▸ Exercise brief:
Given the entries below, copy each of them out exactly.

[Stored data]
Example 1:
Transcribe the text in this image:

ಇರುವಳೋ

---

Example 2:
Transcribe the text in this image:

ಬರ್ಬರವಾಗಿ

▸ Your solution:
Example 1:
Transcribe the text in this image:

ಇರುವಳೋ

---

Example 2:
Transcribe the text in this image:

ಬರ್ಬರವಾಗಿ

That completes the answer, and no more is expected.